* Data to use:
--------------------------------------------------
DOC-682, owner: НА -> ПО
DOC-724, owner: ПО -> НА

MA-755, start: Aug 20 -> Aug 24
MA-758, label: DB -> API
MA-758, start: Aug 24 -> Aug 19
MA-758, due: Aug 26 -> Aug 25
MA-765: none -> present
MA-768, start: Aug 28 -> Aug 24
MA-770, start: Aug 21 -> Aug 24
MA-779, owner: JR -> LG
--------------------------------------------------
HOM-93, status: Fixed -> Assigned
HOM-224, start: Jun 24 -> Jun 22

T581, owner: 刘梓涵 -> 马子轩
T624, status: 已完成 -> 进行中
--------------------------------------------------
* Exercise brief: Return every line from the entries that holds the string "owner".

* Task solution:
DOC-682, owner: НА -> ПО
DOC-724, owner: ПО -> НА
MA-779, owner: JR -> LG
T581, owner: 刘梓涵 -> 马子轩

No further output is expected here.